Quelle attitude vis-à-vis de Dieu je voudrais rayer de ma vie ?

Ce sont des actes, des attitudes.  Ce peut-être aussi des sentiments, des omissions.

Qu’est-ce que je voudrais ne pas avoir fait ? Qu’est-ce qui me pèse le plus devant Dieu ?

Confessio fidei :

Seigneur, je connais ma faiblesse…mais je sais que tu es plus fort qu’elle.

Je te confie ma misère en risquant tout sur ma confiance en toi.

Je te remets cette misère et je n’ai plus peur.

 

Et puis une réflexion du P. Pierre Van Breemen dans son livre : « Trouver Dieu en toutes choses. » Voilà ce qu'il dit : « Le pardon de Dieu est un processus qui trouve sa plus complète expression dans le sacrement de réconciliation. Dans ce sacrement, nous distinguons tout naturellement trois phases :

        Il y a d’abord la préparation.

        Puis il y a la confession proprement dite.
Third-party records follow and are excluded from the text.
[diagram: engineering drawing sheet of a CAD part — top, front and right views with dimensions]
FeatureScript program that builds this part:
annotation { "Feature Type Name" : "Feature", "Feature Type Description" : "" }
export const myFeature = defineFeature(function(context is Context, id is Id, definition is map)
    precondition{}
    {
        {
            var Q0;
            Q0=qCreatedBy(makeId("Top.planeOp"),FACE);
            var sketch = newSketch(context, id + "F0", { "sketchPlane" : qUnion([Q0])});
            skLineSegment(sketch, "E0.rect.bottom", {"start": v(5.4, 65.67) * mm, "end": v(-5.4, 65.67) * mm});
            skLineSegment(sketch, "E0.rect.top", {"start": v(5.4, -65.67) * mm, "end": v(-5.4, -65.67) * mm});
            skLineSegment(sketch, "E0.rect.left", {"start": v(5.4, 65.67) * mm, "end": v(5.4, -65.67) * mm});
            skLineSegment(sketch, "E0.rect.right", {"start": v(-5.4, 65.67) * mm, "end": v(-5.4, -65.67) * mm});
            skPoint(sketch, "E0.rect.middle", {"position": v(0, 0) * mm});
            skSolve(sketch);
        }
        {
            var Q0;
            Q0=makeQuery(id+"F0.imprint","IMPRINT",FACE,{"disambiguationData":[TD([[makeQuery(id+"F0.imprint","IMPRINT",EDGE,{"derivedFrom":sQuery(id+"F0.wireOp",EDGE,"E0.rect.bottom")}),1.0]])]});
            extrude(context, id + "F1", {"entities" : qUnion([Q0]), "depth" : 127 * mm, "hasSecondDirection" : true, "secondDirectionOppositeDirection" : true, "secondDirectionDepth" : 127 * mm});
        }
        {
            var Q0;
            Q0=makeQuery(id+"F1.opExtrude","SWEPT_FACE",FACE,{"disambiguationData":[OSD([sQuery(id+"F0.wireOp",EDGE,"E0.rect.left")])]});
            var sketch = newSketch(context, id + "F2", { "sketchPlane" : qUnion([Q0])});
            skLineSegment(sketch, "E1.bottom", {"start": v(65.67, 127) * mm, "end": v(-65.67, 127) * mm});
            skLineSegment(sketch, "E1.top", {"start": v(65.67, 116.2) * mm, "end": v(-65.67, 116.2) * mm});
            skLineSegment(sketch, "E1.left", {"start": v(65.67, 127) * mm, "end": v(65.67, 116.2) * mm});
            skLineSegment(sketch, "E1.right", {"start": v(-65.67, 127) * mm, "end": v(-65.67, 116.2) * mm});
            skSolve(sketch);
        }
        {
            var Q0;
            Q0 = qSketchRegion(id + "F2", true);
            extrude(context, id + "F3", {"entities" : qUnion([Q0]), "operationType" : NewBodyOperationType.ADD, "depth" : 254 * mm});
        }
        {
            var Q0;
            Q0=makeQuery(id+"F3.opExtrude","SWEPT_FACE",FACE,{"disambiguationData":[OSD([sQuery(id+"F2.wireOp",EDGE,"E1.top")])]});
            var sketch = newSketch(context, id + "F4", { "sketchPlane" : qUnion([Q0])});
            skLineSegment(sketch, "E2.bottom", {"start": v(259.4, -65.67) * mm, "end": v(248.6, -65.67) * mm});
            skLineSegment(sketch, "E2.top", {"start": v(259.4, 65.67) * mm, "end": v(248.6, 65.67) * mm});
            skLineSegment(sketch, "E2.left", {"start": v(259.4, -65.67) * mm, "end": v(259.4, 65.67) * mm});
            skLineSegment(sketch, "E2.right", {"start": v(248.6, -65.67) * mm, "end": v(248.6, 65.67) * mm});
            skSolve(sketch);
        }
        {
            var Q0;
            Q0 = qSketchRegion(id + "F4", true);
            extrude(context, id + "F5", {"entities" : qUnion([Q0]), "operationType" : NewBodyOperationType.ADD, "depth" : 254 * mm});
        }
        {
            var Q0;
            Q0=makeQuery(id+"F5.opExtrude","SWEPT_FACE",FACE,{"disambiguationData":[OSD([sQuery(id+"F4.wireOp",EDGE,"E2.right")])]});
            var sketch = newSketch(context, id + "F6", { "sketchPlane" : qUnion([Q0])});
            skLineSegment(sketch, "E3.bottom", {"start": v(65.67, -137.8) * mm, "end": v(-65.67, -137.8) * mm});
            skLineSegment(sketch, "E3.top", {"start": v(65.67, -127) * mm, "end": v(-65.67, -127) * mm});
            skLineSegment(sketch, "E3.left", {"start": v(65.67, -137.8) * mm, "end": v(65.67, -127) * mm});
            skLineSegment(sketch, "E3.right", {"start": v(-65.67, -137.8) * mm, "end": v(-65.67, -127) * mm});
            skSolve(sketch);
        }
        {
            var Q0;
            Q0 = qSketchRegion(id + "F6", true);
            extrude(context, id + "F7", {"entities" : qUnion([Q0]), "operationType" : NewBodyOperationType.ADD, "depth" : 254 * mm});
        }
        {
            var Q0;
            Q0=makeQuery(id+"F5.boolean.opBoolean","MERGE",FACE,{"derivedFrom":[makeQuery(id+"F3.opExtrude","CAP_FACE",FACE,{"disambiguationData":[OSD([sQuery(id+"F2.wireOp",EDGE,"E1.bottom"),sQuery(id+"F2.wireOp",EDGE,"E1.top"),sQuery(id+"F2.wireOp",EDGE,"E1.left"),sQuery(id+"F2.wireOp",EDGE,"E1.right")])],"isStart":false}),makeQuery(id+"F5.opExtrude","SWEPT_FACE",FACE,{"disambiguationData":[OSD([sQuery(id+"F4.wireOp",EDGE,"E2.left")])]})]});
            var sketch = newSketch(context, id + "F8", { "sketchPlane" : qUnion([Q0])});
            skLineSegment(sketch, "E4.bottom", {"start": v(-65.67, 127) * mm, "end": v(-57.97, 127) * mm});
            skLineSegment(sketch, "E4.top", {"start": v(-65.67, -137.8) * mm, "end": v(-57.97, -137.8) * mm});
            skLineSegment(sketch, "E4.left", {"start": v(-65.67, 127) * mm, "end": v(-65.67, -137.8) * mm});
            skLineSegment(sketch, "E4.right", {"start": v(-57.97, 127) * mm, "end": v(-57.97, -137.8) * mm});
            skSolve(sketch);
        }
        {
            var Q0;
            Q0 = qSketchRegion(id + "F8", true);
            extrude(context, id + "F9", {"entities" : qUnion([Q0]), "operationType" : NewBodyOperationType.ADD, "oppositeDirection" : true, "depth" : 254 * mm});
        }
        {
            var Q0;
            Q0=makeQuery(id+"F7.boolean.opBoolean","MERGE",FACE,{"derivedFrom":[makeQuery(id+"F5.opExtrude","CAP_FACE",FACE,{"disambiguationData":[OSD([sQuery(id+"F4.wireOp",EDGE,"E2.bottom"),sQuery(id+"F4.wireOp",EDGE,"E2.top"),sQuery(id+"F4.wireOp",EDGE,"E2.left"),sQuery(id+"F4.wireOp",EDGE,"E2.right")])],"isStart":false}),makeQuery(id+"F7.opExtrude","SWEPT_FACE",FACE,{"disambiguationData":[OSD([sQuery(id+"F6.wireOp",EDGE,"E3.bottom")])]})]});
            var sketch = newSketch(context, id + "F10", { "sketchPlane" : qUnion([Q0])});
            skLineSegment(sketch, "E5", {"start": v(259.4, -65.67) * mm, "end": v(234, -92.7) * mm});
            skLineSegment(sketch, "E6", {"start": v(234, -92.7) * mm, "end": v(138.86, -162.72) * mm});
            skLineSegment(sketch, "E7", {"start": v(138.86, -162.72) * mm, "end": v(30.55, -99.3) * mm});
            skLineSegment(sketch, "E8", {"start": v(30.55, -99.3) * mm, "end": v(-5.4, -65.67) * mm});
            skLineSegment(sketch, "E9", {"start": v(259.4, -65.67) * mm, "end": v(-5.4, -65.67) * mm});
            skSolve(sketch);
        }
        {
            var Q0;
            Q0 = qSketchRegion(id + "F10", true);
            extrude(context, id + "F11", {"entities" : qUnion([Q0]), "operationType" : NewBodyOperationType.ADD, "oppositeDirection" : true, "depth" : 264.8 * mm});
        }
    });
        Et la dernière, très importante, est le temps que nous nous donnons pour recevoir et goûter le pardon de Dieu.

        Lui pardonne infiniment vite. Mais nous, nous avons besoin de beaucoup de temps pour assimiler complètement cette grâce et lui permettre de déployer tous ses effets salutaires.

        Si nous pensons vraiment que le pardon est la forme suprême de l’amour, nous ne serons pas surpris que cette phase du sacrement demande vraiment du temps.

        Nous devons le laisser imprégner tout notre être jusqu’aux recoins les plus sombres de nos angoisses et de nos refoulements.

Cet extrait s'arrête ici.